Tuesday, January 13, 2009

Playoff Fantasy Football - Games people play

Previously I showed a playoff prediction model using the Sagarin points rating and a random factor to simulate the NFL playoffs. The model revealed two poles of expectations for the Superbowl this year: Without a home advantage, Philadelphia lost to Pittsburgh in the Superbowl. With a home advantage of 2.81, Tennessee beats the New York Giants in the Superbowl. The latest results of the playoffs seem to indicate we are closer to the first situation than the second.

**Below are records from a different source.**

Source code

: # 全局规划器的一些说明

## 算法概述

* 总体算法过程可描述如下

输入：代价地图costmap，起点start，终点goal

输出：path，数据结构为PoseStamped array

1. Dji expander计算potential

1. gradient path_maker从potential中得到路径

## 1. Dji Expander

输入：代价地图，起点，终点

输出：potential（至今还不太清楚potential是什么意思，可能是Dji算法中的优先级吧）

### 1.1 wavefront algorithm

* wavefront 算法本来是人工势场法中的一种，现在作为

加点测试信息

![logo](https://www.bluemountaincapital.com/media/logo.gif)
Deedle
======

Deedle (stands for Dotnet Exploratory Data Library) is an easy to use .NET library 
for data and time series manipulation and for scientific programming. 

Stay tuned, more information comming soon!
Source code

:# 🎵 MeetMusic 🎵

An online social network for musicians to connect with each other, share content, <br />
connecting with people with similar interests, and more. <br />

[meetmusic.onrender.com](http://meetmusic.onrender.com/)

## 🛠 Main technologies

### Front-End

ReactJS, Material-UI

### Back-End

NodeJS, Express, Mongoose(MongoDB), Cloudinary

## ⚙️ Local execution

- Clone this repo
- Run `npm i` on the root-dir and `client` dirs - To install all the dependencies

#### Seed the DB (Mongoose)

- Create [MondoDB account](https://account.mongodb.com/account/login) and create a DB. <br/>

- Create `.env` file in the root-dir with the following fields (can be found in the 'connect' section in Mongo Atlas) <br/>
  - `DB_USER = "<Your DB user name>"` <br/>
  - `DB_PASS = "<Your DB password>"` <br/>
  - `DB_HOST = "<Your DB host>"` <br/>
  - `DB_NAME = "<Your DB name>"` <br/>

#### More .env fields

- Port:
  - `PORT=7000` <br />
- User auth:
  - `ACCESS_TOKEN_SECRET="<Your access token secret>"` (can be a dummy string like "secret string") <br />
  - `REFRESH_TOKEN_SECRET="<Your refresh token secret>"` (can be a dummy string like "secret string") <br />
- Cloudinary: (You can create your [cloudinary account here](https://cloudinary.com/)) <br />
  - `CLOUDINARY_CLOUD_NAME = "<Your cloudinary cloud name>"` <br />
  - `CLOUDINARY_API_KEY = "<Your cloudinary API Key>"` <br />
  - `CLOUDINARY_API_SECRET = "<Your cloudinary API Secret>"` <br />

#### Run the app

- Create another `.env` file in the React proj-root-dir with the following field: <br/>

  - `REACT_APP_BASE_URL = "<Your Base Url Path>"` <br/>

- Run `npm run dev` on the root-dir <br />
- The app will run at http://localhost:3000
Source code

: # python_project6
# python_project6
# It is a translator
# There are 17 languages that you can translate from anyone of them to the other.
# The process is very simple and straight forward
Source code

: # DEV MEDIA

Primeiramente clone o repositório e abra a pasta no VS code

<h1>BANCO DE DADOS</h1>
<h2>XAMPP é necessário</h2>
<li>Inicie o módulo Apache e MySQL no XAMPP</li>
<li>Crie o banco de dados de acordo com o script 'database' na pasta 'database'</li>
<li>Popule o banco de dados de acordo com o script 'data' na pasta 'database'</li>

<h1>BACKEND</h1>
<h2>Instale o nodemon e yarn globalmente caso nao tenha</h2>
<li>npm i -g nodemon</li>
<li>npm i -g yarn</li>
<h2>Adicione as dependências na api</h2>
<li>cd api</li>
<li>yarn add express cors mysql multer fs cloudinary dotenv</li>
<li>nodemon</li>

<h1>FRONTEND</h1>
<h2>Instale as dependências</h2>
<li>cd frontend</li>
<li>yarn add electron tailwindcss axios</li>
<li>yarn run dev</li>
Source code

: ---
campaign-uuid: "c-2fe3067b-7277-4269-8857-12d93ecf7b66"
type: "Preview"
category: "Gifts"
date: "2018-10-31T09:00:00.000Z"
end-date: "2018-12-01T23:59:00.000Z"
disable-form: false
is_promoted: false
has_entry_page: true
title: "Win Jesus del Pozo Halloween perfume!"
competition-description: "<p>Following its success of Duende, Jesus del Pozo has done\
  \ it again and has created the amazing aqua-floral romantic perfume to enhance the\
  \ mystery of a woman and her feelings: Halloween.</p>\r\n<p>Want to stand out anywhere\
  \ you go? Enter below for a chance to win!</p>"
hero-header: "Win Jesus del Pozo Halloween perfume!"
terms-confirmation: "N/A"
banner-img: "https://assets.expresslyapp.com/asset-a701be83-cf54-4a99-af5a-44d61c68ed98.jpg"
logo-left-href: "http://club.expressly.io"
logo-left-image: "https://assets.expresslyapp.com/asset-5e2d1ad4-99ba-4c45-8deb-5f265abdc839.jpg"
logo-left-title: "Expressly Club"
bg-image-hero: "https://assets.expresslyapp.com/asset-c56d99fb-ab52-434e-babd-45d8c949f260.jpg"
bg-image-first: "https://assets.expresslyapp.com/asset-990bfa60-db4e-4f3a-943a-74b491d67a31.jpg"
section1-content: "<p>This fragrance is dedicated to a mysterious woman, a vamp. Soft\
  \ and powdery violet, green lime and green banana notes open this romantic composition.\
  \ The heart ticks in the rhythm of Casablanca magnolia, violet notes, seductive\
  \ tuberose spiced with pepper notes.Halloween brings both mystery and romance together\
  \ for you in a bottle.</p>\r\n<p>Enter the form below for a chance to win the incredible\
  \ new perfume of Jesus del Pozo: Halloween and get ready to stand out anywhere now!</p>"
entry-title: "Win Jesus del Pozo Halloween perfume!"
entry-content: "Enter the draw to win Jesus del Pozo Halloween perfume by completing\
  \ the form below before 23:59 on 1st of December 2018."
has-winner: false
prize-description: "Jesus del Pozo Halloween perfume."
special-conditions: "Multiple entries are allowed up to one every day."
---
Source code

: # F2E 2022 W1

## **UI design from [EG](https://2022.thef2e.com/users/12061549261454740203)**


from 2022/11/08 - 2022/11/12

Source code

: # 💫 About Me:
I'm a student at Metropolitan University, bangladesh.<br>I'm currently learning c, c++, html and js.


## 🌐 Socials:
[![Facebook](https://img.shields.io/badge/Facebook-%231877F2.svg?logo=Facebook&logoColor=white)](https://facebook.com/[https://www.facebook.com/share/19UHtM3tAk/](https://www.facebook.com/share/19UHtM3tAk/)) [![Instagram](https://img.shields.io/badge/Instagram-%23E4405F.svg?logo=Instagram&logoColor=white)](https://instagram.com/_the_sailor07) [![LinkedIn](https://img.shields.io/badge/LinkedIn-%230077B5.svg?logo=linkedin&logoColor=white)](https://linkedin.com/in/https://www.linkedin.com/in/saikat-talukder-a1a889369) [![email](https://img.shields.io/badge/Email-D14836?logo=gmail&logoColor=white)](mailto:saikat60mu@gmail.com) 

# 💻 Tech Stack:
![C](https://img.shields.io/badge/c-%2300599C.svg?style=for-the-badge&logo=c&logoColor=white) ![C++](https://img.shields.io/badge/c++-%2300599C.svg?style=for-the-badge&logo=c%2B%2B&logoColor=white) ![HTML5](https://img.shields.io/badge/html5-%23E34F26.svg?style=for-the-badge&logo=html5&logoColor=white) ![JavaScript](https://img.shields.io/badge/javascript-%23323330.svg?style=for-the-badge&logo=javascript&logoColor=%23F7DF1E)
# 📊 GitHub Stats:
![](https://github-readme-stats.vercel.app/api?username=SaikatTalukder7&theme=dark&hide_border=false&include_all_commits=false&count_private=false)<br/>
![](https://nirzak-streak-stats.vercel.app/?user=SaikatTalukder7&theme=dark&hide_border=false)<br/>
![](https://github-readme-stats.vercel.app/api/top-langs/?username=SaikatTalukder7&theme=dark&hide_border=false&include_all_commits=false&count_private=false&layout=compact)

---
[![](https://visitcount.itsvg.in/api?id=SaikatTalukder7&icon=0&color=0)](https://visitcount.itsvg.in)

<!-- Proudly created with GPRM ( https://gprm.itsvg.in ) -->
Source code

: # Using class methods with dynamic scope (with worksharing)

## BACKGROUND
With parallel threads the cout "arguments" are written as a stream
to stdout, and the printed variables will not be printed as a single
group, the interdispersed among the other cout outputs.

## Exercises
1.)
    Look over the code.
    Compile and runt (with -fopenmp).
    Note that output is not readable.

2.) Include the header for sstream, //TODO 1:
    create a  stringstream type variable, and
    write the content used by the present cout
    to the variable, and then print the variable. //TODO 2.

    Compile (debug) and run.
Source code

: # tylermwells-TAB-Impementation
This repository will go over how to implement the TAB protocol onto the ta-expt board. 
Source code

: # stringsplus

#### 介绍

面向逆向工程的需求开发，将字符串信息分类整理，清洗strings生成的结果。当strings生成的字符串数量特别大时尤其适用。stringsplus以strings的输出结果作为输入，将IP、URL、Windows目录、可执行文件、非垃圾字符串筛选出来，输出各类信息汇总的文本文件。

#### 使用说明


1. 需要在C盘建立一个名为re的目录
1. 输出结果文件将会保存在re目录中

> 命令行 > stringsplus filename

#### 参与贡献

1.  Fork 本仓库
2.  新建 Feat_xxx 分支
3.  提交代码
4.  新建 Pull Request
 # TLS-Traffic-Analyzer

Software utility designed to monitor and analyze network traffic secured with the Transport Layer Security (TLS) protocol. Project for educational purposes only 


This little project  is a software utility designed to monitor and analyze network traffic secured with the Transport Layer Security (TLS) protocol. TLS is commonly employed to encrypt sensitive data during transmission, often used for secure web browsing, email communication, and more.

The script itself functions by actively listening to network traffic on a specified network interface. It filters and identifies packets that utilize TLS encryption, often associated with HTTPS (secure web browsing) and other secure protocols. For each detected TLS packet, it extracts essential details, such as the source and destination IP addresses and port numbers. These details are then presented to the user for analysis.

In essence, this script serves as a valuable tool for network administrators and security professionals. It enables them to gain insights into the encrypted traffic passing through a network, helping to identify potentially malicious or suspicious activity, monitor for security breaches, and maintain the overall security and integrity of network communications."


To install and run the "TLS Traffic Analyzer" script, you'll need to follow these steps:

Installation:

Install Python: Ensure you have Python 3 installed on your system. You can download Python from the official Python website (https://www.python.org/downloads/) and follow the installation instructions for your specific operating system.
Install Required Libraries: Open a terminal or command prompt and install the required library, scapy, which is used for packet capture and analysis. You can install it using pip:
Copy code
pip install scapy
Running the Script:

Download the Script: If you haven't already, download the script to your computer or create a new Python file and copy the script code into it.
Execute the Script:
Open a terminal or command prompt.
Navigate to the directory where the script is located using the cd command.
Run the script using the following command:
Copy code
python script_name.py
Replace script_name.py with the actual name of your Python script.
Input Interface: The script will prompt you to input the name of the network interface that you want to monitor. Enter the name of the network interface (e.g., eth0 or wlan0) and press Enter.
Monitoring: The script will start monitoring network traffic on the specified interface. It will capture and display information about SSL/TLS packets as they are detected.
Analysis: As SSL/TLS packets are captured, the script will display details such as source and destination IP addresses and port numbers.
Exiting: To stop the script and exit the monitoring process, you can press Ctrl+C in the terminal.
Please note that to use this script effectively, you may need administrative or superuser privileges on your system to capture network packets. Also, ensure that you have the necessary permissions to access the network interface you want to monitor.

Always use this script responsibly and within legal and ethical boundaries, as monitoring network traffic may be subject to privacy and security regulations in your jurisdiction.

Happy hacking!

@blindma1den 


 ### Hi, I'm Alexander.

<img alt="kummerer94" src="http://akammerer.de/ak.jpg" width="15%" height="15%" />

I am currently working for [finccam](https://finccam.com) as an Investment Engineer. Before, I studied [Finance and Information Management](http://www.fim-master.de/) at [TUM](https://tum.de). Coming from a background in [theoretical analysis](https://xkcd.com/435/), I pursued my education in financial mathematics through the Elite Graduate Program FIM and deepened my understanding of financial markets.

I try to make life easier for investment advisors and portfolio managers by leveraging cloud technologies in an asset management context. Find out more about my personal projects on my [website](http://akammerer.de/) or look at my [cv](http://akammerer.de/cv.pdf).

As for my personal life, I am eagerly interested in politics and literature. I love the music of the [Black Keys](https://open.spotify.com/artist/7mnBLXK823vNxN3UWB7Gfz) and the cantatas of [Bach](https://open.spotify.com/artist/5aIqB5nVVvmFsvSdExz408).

In our earlier problem statement we noted that the key to winning the RKB fantasy football playoff pool is to pick the players which generate the most points. The problem really breaks down to two issues. One: Predicting which teams will play the most games in the playoffs. Two: Picking high scoring players on those teams for a multiplicative effect. Using the previously described model we can predict how many games each playoff team will play so that we can pick players that have the most number of opportunities to score points. The best player lists will have players on teams that play three or four games and not one or tow games.

The chart below (please click the picture or here for larger) shows the number of games each team plays as a fraction of 1000 simulations run at each pair of home advantage and random factor parameter values.

Moving from left to right, the home advantage increase from 0 to 2.81, the number given by the Sagarin ratings. Moving from top to bottom the random factor increase from 0 to 3 to 1000. With no random factor the results are just as the Sagarin ratings would predict (top line of charts). With no home advantage (top left corner) Philadelphia plays four games (blue), Pittsburgh, Atlanta and Baltimore play three games (green) and rest play two (orange) or one (red). With a 2.81 home advantage (top right corner), Tennessee, New York Giants and Minnesota play three games and the rest play two or one.

Adding in a random factor to the simulation now means that there is a distribution of the number of games played instead of one answer as the 1000 simulations end one way or the other. Increasing the random factor to a ridiculously large 1000 is equivalent to saying that the outcome of any game is a 50/50 tossup. The bottom line of charts shows that all home advantage values converge to the same random result. Any team has a 50% chance of playing only one game, and a 25% chance of play two games. Teams with a first round bye have a 25% chance of playing three games, while teams without a buy have a 1 in 8 chance of playing three games and another 1 in 8 chance of playing four games.

More interestingly is how robust are outcomes in which Philadelphia plays four games are to the parameters of the Monte Carlo simulations. Out to a home advantage of 1 (actually 1.2 according to our previous analysis) and up to a random factor of +/- 3, Philadelphia plays four games in more than half of the simulations. These parameters aren't unreasonable, the random factor represents a touchdown and the home advantage is an average over all teams and must have some error in it from team to team. Philadelphia players would have four chances to contribute to a fantasy playoff pool. Other teams that play four games in this parameter region are Baltimore and Atlanta. This analysis was put in place before the playoffs. Atlanta losing in the first round is a big upset according to this model.

With a larger home advantage factor of 2 or 2.81 a good playoff list might contain Tennessee or New York Giants players who will have three games in which to contribute to a playoff pool total score. Several entries into the fantasy pool covering these options would increase the chances of winning.

In a future post, we will determine and simulate which players yield the most points.